Task instructions: This exercise asks for a copy of each line in the records below with the word "sigmaxy" in it.

━━ Dataset excerpts ━━

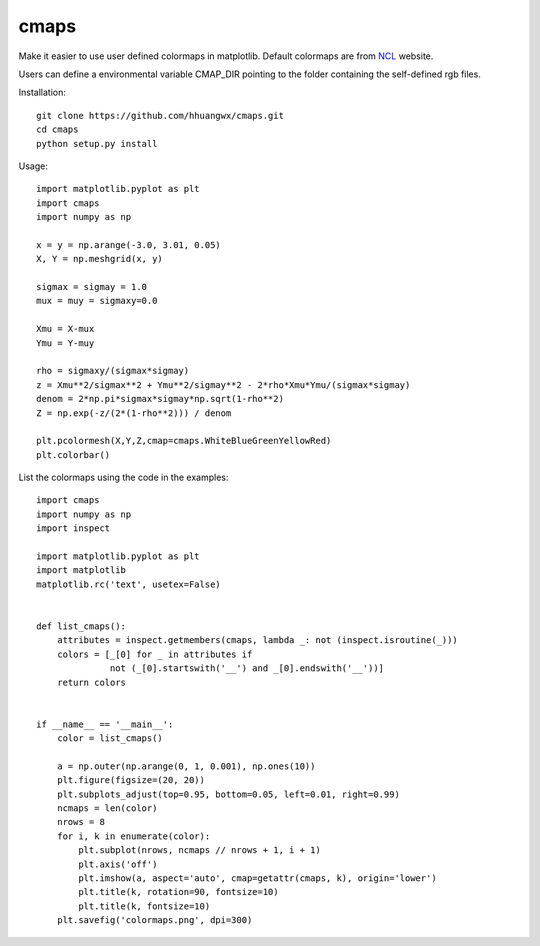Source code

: cmaps
=====

Make it easier to use user defined colormaps in matplotlib. Default colormaps are from NCL_ website.

.. _NCL: http://www.ncl.ucar.edu/Document/Graphics/color_table_gallery.shtml

.. image:: examples/colormaps.png


Users can define a environmental variable CMAP_DIR pointing to the folder containing the self-defined rgb files.

Installation::

    git clone https://github.com/hhuangwx/cmaps.git
    cd cmaps
    python setup.py install


Usage::

    import matplotlib.pyplot as plt
    import cmaps
    import numpy as np

    x = y = np.arange(-3.0, 3.01, 0.05)
    X, Y = np.meshgrid(x, y)

    sigmax = sigmay = 1.0
    mux = muy = sigmaxy=0.0

    Xmu = X-mux
    Ymu = Y-muy

    rho = sigmaxy/(sigmax*sigmay)
    z = Xmu**2/sigmax**2 + Ymu**2/sigmay**2 - 2*rho*Xmu*Ymu/(sigmax*sigmay)
    denom = 2*np.pi*sigmax*sigmay*np.sqrt(1-rho**2)
    Z = np.exp(-z/(2*(1-rho**2))) / denom

    plt.pcolormesh(X,Y,Z,cmap=cmaps.WhiteBlueGreenYellowRed)
    plt.colorbar()

List the colormaps using the code in the examples::

    import cmaps
    import numpy as np
    import inspect

    import matplotlib.pyplot as plt
    import matplotlib
    matplotlib.rc('text', usetex=False)


    def list_cmaps():
        attributes = inspect.getmembers(cmaps, lambda _: not (inspect.isroutine(_)))
        colors = [_[0] for _ in attributes if
                  not (_[0].startswith('__') and _[0].endswith('__'))]
        return colors


    if __name__ == '__main__':
        color = list_cmaps()

        a = np.outer(np.arange(0, 1, 0.001), np.ones(10))
        plt.figure(figsize=(20, 20))
        plt.subplots_adjust(top=0.95, bottom=0.05, left=0.01, right=0.99)
        ncmaps = len(color)
        nrows = 8
        for i, k in enumerate(color):
            plt.subplot(nrows, ncmaps // nrows + 1, i + 1)
            plt.axis('off')
            plt.imshow(a, aspect='auto', cmap=getattr(cmaps, k), origin='lower')
            plt.title(k, rotation=90, fontsize=10)
            plt.title(k, fontsize=10)
        plt.savefig('colormaps.png', dpi=300)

━━━

Task solution:
    mux = muy = sigmaxy=0.0
    rho = sigmaxy/(sigmax*sigmay)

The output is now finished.